ASSIGNMENT:
Stop after the line holding "right hip: (378, 730)". Repeat exactly every line before it in the records below, that line too, and leave out the pictures.

^^^^^^^^^^^^^^^^

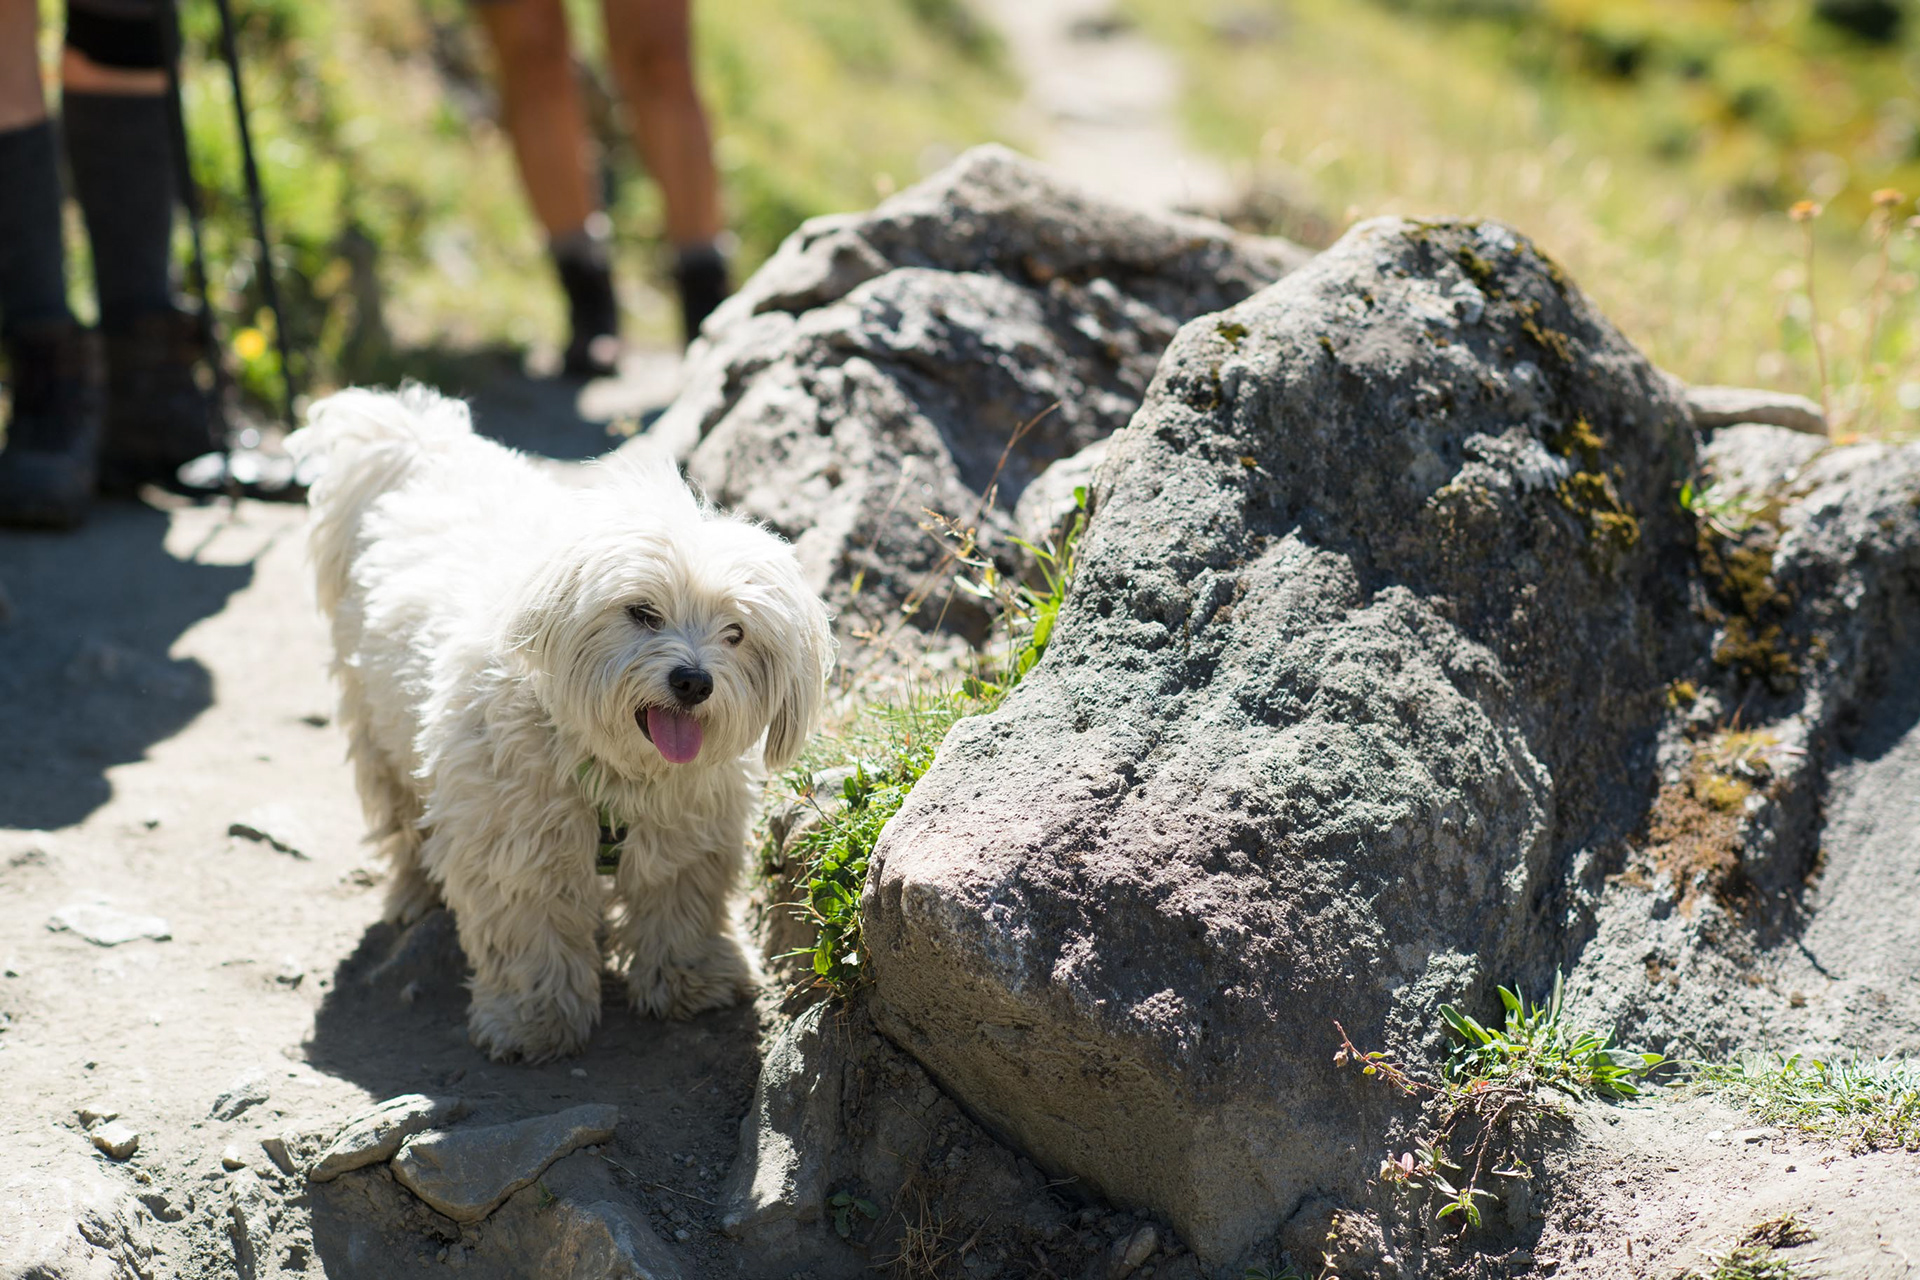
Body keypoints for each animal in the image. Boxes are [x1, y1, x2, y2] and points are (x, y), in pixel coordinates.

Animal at [289, 386, 833, 1061]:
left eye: (736, 633)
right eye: (643, 613)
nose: (693, 681)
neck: (609, 765)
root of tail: (420, 443)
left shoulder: (689, 832)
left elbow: (680, 904)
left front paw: (692, 978)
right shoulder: (515, 845)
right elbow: (531, 931)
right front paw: (535, 1020)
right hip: (378, 730)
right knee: (402, 815)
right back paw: (414, 890)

^^^^^^^^^^^^^^^^

SOLUTION TO THIS EXERCISE:
Body keypoints for each animal in the image. Boxes are [x1, y1, x2, y2] and points are (x, y), in pixel coordinates.

Animal at [289, 386, 833, 1061]:
left eye: (736, 633)
right eye: (643, 613)
nose: (693, 681)
neck: (609, 765)
root of tail: (420, 443)
left shoulder: (689, 832)
left elbow: (680, 904)
left front paw: (692, 978)
right shoulder: (515, 845)
right elbow: (531, 931)
right front paw: (535, 1020)
right hip: (378, 730)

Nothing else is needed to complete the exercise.